Police hit out at plans for underpass as part of Northumberland Line in Ashington
Opponents of plans for a “soul-destroying” underpass in Ashington have been given a major boost after concerns were raised by Northumbria Police.
The proposals, part of the wider Northumberland Line rail project, have prompted fears of a surge in crime in the area.
And, with development chiefs at Northumberland County Council preparing to make a decision on the crossing, officers have revealed their own worries about the impact it could have.
“We are aware that not all incidents are reported to the Police and note there is a significant level of crime and disorder in the area, so concerns amongst local residents is understandable,” the force said in a formal response to the scheme.
“We consider there to be some fundamental issues of necessity that haven’t been either communicated well enough during consultation nor indeed fully explored to the satisfaction of the community.
“There can be no question as to the necessity for the removal of the surface crossing from a health and safety perspective.
“However, given the potential for a new subway being a crime generator and a sheltered area of concealment that is close to a residential area, we are less convinced with the argument that there had to be a replacement crossing at this location.”
If approved, the plans would see the existing Hospital Level Crossing replaced with an underpass.
Plans for a new station at Ashington, north of the controversial crossing, were approved in September.

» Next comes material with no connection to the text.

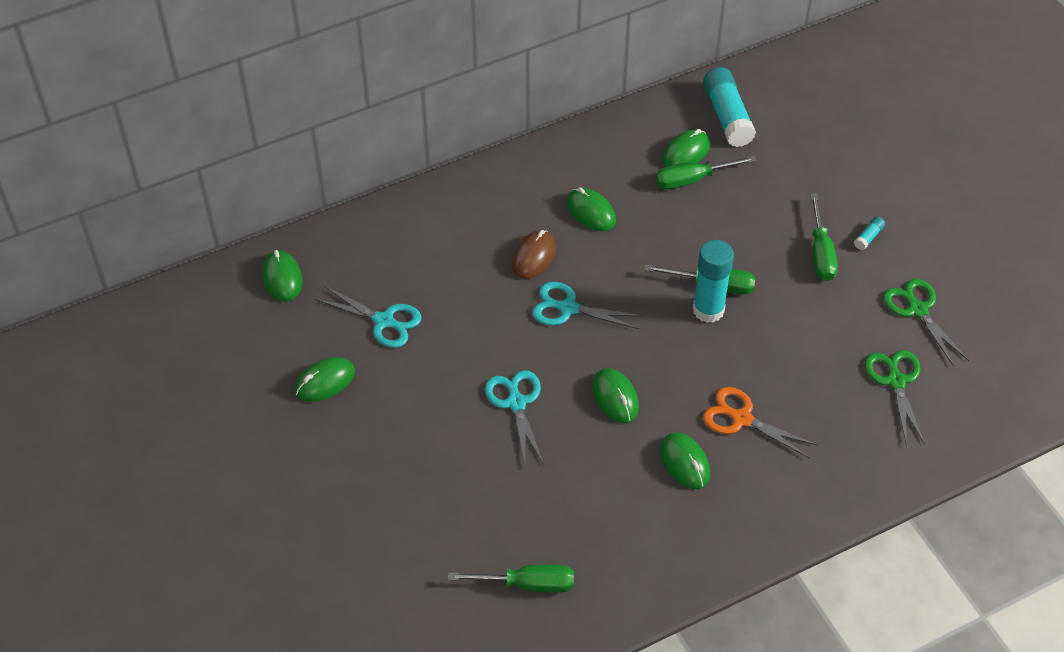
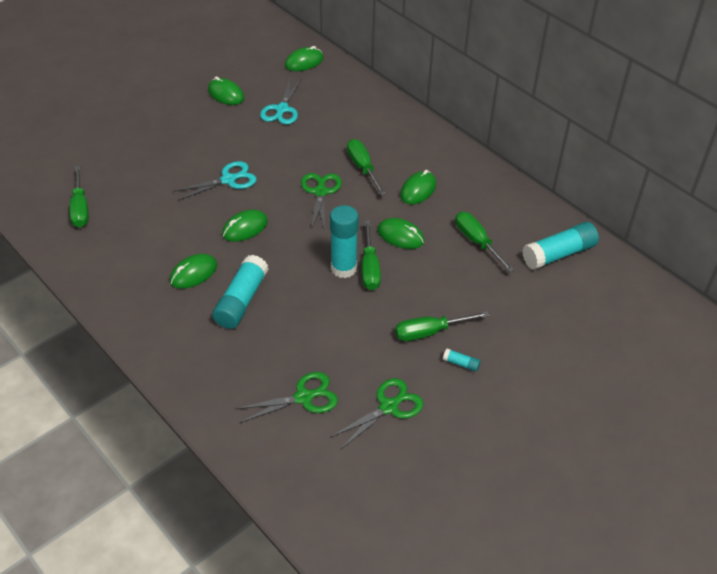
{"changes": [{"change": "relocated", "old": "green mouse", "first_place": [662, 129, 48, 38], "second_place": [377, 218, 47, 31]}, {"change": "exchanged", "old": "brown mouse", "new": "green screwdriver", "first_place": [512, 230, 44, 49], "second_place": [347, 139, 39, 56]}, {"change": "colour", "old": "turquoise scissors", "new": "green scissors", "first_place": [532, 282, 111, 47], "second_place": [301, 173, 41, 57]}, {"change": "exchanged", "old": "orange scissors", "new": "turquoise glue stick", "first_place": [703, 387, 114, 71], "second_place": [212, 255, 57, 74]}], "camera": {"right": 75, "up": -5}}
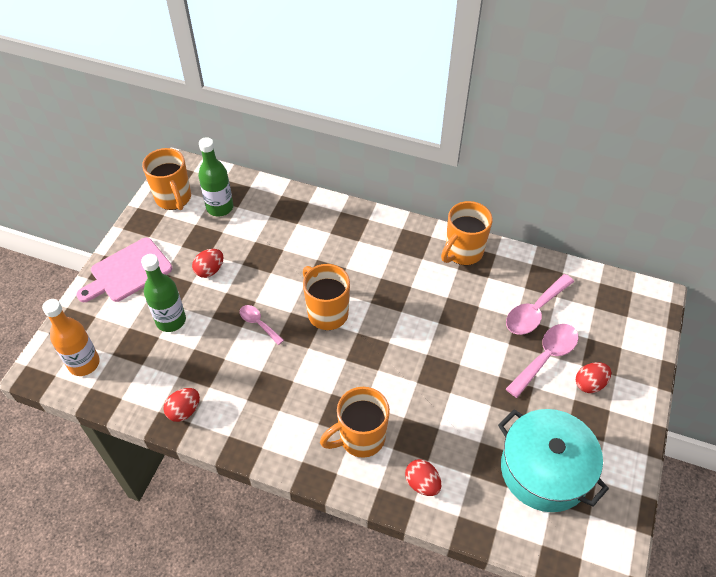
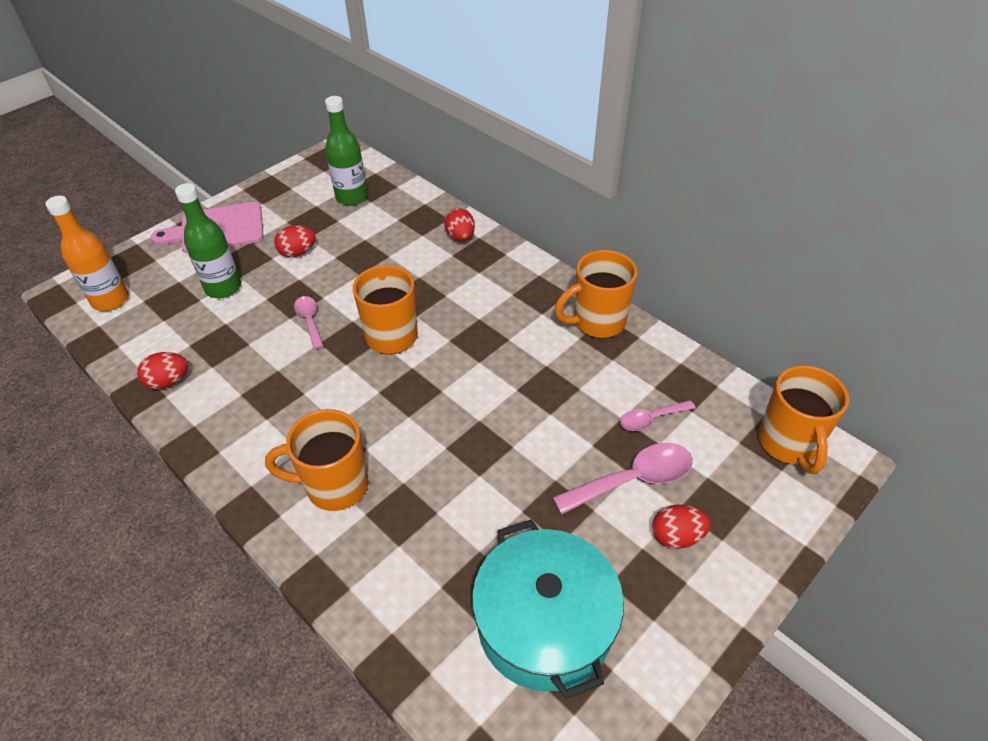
{"changes": [{"change": "relocated", "old": "orange mug", "first_place": [142, 148, 49, 62], "second_place": [758, 365, 91, 109]}, {"change": "size", "old": "pink spoon", "first_place": [506, 274, 68, 61], "second_place": [620, 400, 76, 31], "factor": 0.59}, {"change": "relocated", "old": "red egg", "first_place": [405, 459, 36, 37], "second_place": [444, 208, 31, 33]}], "camera": {"right": 25, "up": -5}}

County councillor for Ashington, Caroline Ball, who has helped organise opposition to the proposals, said: “I’m really impressed with what the police have said about the plans.
“It’s not just the residents [who think this is a bad idea] and this feels like this has validated the comments of the residents.
“When the police say these things it comes with a bit of clout.
“[As the police said] the unanswered question is do we actually need the crossing to be there and what is the justification for it?”
A spokesman for Northumberland County Council said: “The matter will be decided by a public planning committee with elected members making the decision on merit, and weighing up the issues, both positive and negative.
“They are entitled to make any decision – approve, refuse, or require changes.”